Pascale baissa les yeux sur le compad posé sur ses genoux. En six cents ans, les ordinateurs avaient adopté toutes les formes et configurations imaginables, mais l’ardoise plate, avec mode de saisie par reconnaissance graphique, ne s’était jamais vraiment démodée.
— Je voudrais parler de ce qui est arrivé à votre père, répondit Pascale.
— Vous voulez encore parler des Quatre-Vingts ? Vous n’avez pas assez d’éléments pour répondre à toutes vos questions ?
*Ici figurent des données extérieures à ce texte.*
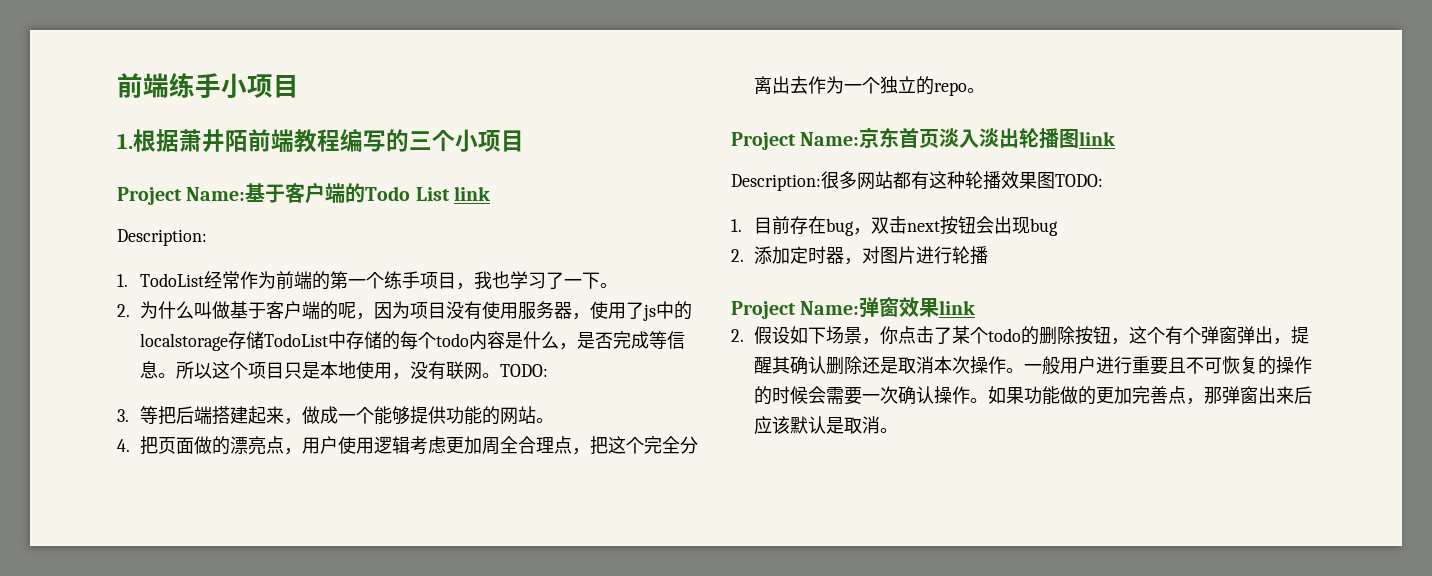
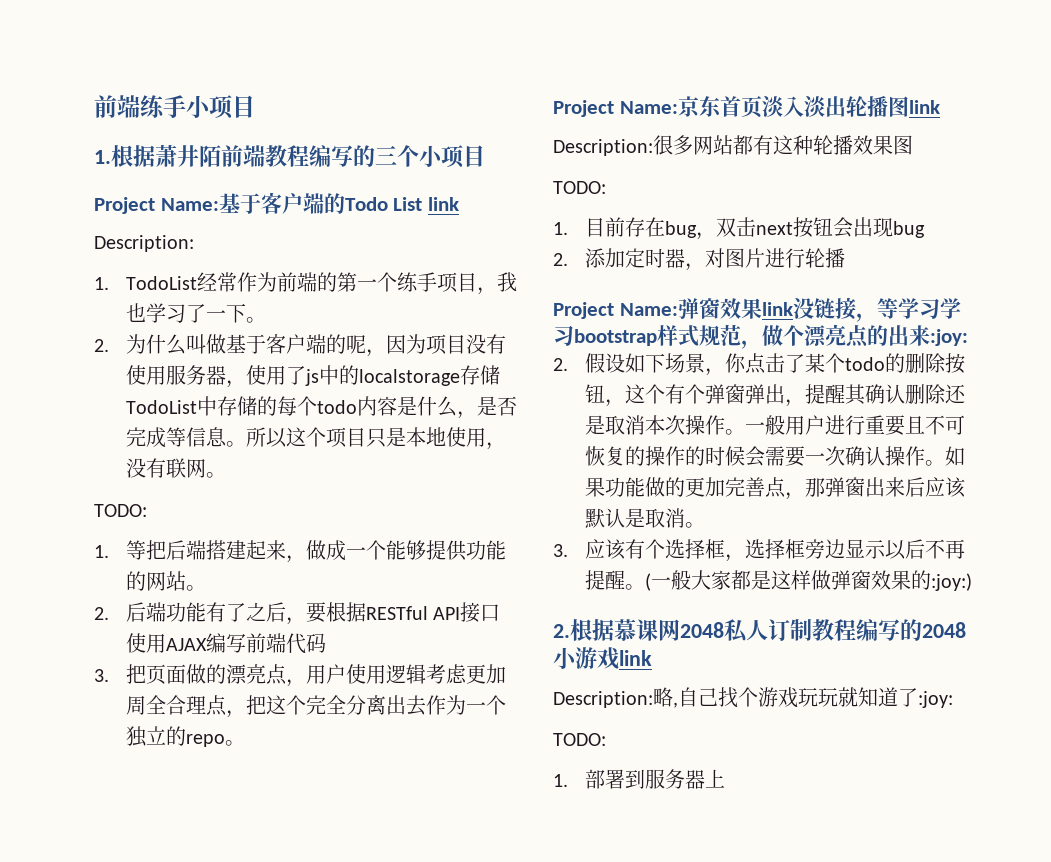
[500,364,549,377] [117,409,129,422] TODO: // 3. -> [94,504,147,517] [94,545,109,558] // TODO: // 1.
[117,439,130,452] 4. -> [94,602,501,625] [125,633,326,654] [94,669,109,682] 2.后端功能有了之后，要根据RESTful API接口使用AJAX编写前端代码 // 3.
(1055, 180) none -> (913, 145) //
(976, 307) none -> [792,297,961,322] [553,324,968,349] 没链接，等学习学习bootstrap样式规范，做个漂亮点的出来:joy:
(899, 430) none -> [553,539,965,562] [584,570,972,591] [553,619,966,643] [553,647,652,670] [553,687,953,708] [553,733,606,746] [553,769,725,789] // 3.应该有个选择框，选择框旁边显示以后不再提醒。(一般大家都是这样做弹窗效果的:joy:) // 2.根据慕课网2048私人订制教程编写的2048小游戏link // Description:略,自己找个游戏玩玩就知道了:joy: // TODO: // 1.部署到服务器上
— Presque, répondit Pascale en portant la pointe de son stylet à ses lèvres noir cochenille. J’ai pris connaissance de toutes les pièces dans le domaine public, évidemment. Elles satisfont à peu près ma curiosité. Il n’y a qu’une question à laquelle je n’ai pu apporter de réponse satisfaisante.
— Et de quoi s’agit-il ?
Force lui fut de tirer, mentalement, un coup de chapeau à Pascale : elle répondit d’une voix rigoureusement atone, comme si le sujet ne la passionnait pas spécialement, comme si ce n’était qu’un détail resté en suspens qu’elle devait éclaircir. C’était vraiment un don ! Il avait bien failli baisser sa garde.
— Il s’agit de l’enregistrement alpha de votre père, répondit Pascale.
— Oui ?
— Je voudrais savoir ce qu’il est devenu, en réalité.